Los informes técnicos preliminares apuntan a una grave falta de inversión en infraestructuras críticas y a una descoordinación alarmante entre las distintas administraciones implicadas. Sin embargo, el Gobierno ha optado por un discurso ambiguo, culpando a «factores externos» y «fenómenos excepcionales», como si estos fueran excusa suficiente para justificar una parálisis nacional sin precedentes.
Lo que resulta indignante para muchos ciudadanos es que, tras meses del suceso no se ha asumido ni una sola dimisión política que dé cuenta de la gravedad del episodio.

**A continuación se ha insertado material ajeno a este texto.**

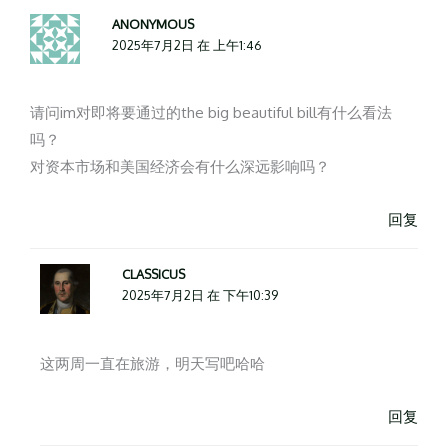
ANONYMOUS
2025年7月2日 在 上午1:46
请问im对即将要通过的the big beautiful bill有什么看法
吗？
对资本市场和美国经济会有什么深远影响吗？
回复
CLASSICUS
2025年7月2日 在 下午10:39
这两周一直在旅游，明天写吧哈哈
回复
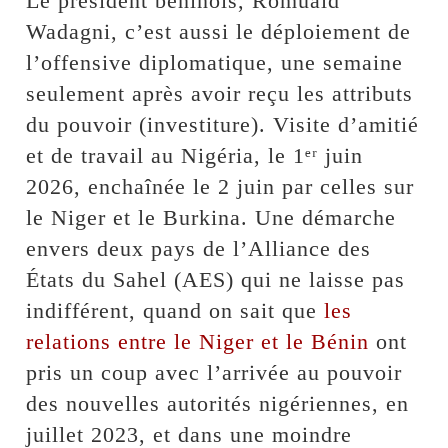
Le président béninois, Romuald
Wadagni, c’est aussi le déploiement de
l’offensive diplomatique, une semaine
seulement après avoir reçu les attributs
du pouvoir (investiture). Visite d’amitié
et de travail au Nigéria, le 1ᵉʳ juin
2026, enchaînée le 2 juin par celles sur
le Niger et le Burkina. Une démarche
envers deux pays de l’Alliance des
États du Sahel (AES) qui ne laisse pas
indifférent, quand on sait que
les
relations entre le Niger et le Bénin
ont
pris un coup avec l’arrivée au pouvoir
des nouvelles autorités nigériennes, en
juillet 2023, et dans une moindre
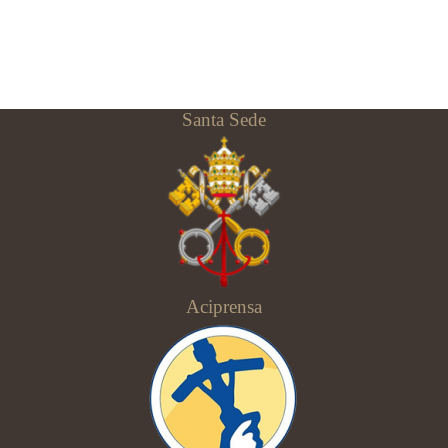
Santa Sede
Aciprensa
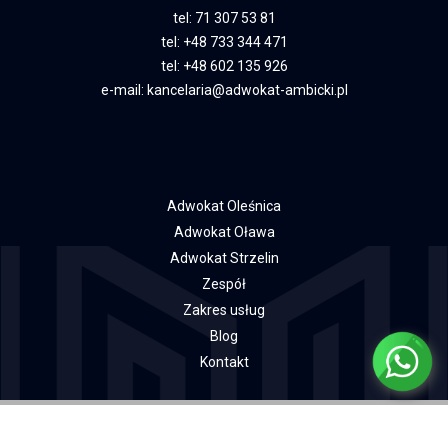
tel:
71 307 53 81
tel:
+48 733 344 471
tel:
+48 602 135 926
e-mail:
kancelaria@adwokat-ambicki.pl
Adwokat Oleśnica
Adwokat Oława
Adwokat Strzelin
Zespół
Zakres usług
Blog
Kontakt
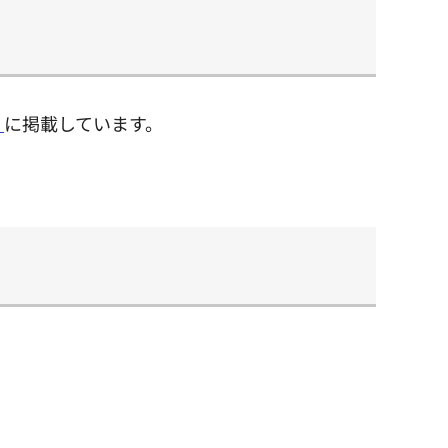
」
に掲載しています。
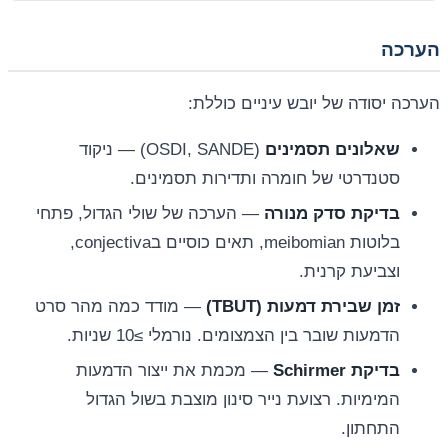
הערכה
הערכה יסודה של יובש עיניים כוללת:
שאלונים תסמינים
(OSDI, SANDE) — ניקוד
סטנדרטי של חומרה ותדירות תסמינים.
בדיקת סדק מנורה
— הערכה של שולי הגדול, פתחי
בלוטות meibomian, תאים כוסיים בconjectiva,
וצביעת קרנית.
זמן שבירת דמעות (TBUT)
— מודד כמה מהר סרט
הדמעות שובר בין הצמצומים. נורמלי ≥10 שניות.
בדיקת Schirmer
— מכמת את ייצור הדמעות
המימיות. רצועת נייר סינון מוצבת בשול הגדול
התחתון.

La estrategia del Gobierno parece centrarse más en pasar página que en dar respuestas.
Este apagón no ha sido solo eléctrico; ha sido también institucional y político. Se ha apagado la transparencia, la responsabilidad y la obligación de rendir cuentas. Y lo más preocupante es que no es un caso aislado. Ya ocurrió con la gestión de otras crisis: incendios forestales, colapsos en la sanidad o las promesas incumplidas en materia de vivienda. Siempre con la misma narrativa de negación y desvío de responsabilidades.
Pedro Sánchez, que tantas veces ha apelado al «interés general», parece haber olvidado que gobernar también implica estar presente en los momentos difíciles. Su silencio ante este desastre no solo debilita la confianza ciudadana, sino que refuerza la percepción de un liderazgo más interesado en la propaganda que en la gestión.